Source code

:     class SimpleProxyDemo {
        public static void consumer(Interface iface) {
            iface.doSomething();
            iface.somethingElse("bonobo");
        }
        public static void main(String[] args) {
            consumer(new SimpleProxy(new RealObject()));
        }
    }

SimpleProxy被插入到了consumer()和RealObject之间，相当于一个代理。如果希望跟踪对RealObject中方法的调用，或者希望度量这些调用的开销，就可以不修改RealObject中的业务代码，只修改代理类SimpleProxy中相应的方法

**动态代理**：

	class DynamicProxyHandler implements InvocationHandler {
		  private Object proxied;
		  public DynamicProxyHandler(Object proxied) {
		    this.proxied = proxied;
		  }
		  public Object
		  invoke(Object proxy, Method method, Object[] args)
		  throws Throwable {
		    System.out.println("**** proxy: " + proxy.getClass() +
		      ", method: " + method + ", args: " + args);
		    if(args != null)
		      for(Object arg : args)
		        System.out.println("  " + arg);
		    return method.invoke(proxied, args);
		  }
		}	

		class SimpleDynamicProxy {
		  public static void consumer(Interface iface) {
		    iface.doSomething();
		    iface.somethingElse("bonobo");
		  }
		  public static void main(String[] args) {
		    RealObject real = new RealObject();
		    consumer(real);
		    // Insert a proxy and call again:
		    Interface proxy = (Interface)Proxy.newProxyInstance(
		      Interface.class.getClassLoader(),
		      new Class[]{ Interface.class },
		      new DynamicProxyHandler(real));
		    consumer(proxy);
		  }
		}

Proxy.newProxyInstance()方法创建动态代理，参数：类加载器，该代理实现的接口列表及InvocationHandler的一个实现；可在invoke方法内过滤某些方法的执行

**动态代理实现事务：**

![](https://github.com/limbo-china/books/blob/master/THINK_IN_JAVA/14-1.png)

§

EXERCISE REQUIREMENTS:
State how many lines of the records contain the string "somethingElse", treating uppercase and lowercase as distinct. Give only the number.

ANSWER BELOW:
2